Your task
Rewrite every line of the records below as a JSON list of strings, one string per line, leaving out blank lines and the pictures.
+ + + + + + +
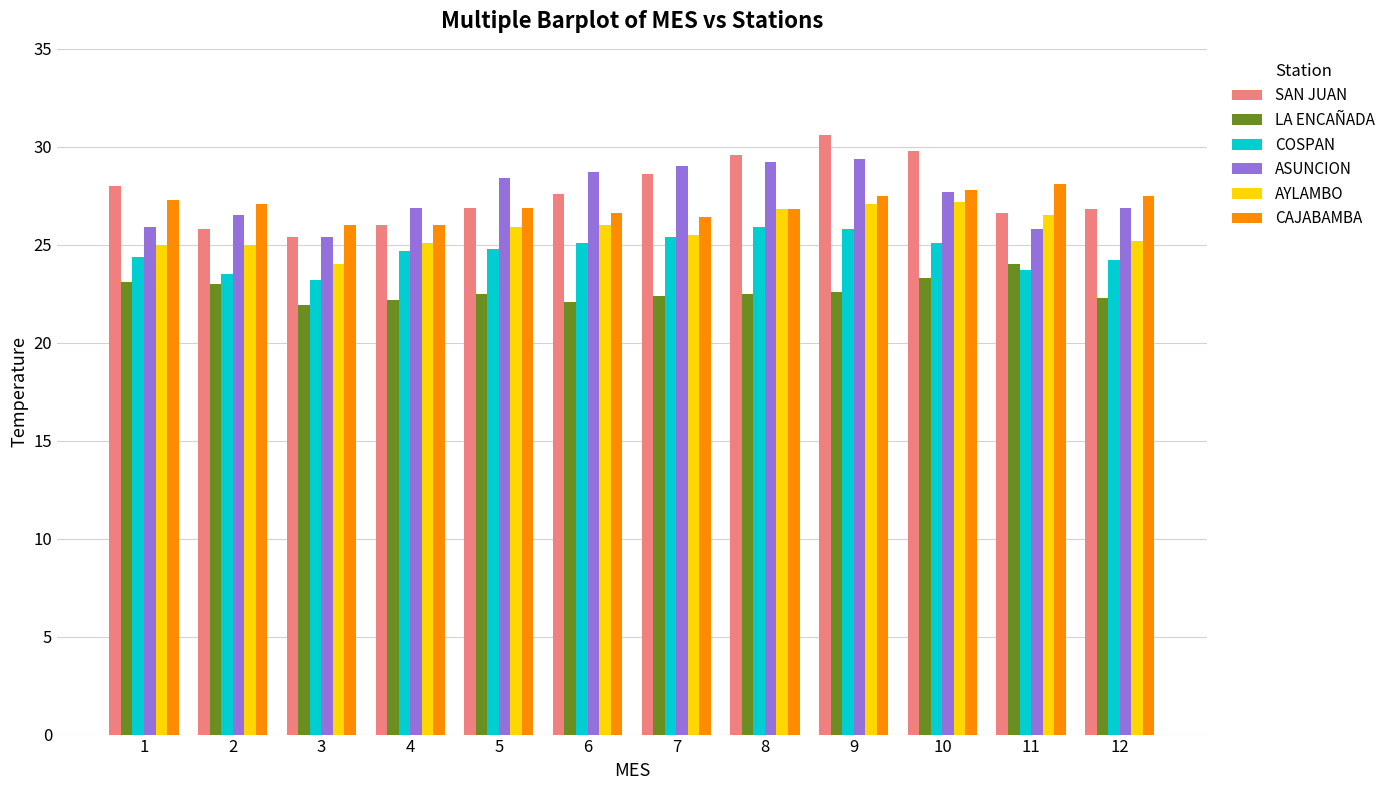

What is the minimum value shown in the chart?

21.9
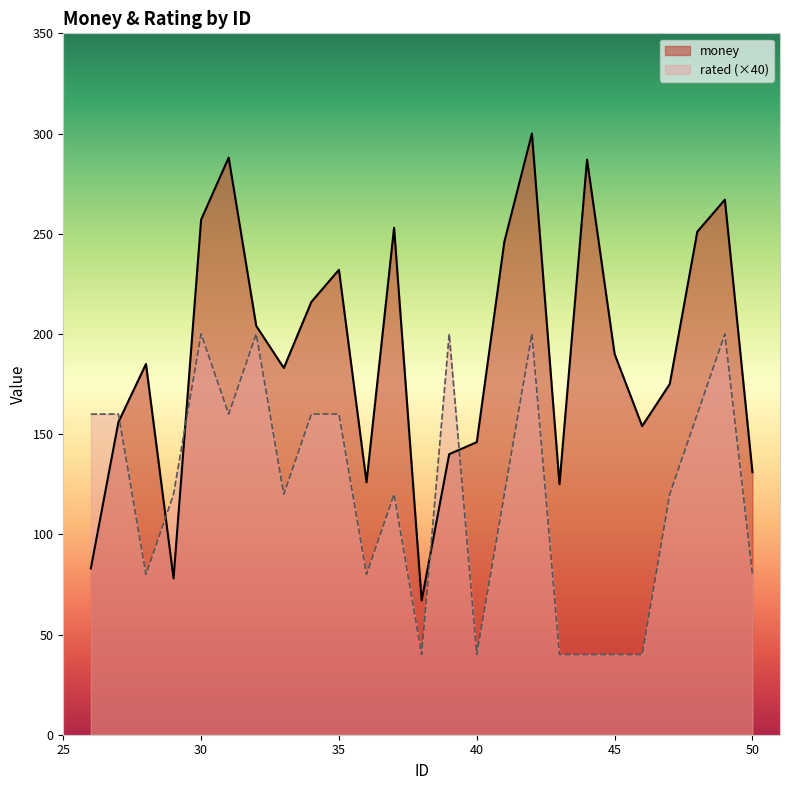

How many intersections are there between rated and money?

5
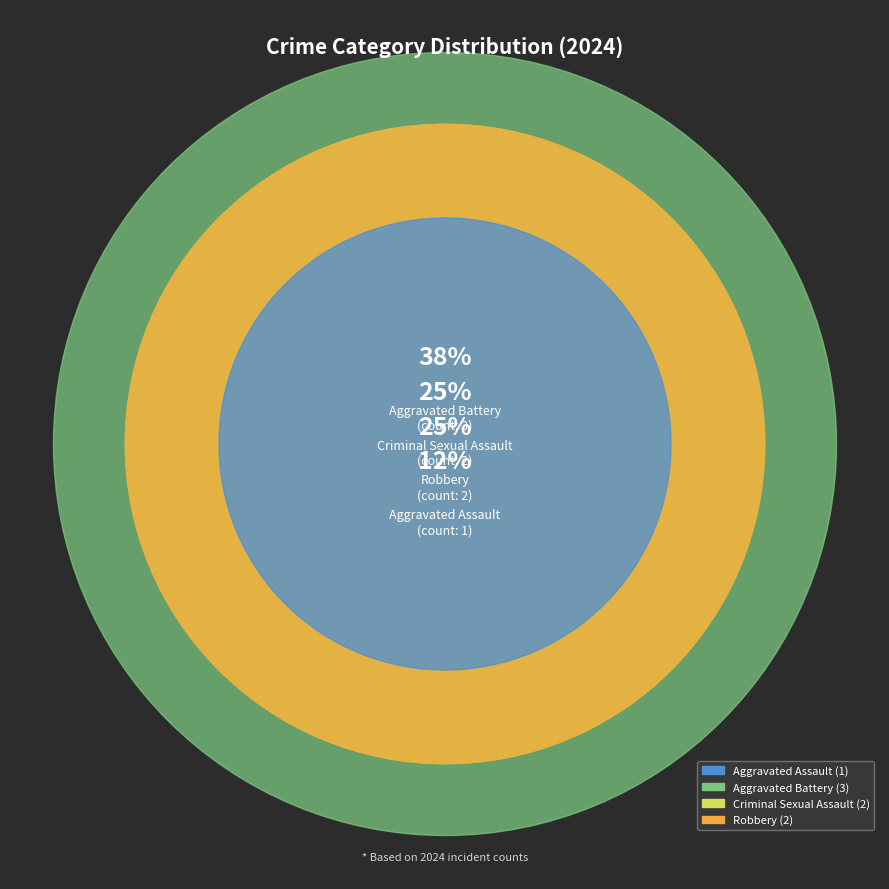

To the nearest percent, what is the combined percentage of Criminal Sexual Assault and Robbery?

50%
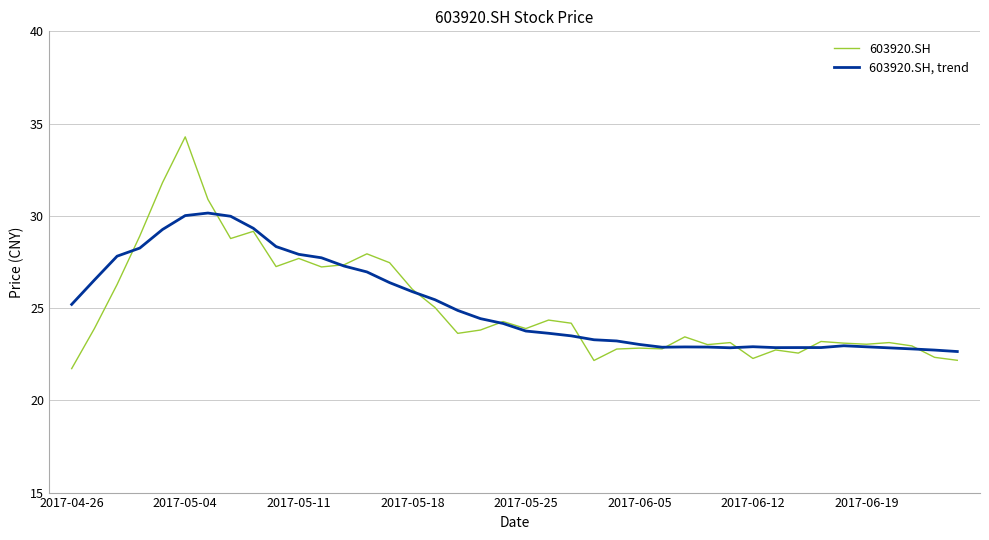

Which series has the largest range (max minus min)?

603920.SH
+ + + + + + +
Written answer
[
  "What is the minimum value shown in the chart?",
  "21.9",
  "How many intersections are there between rated and money?",
  "5",
  "To the nearest percent, what is the combined percentage of Criminal Sexual Assault and Robbery?",
  "50%",
  "Which series has the largest range (max minus min)?",
  "603920.SH"
]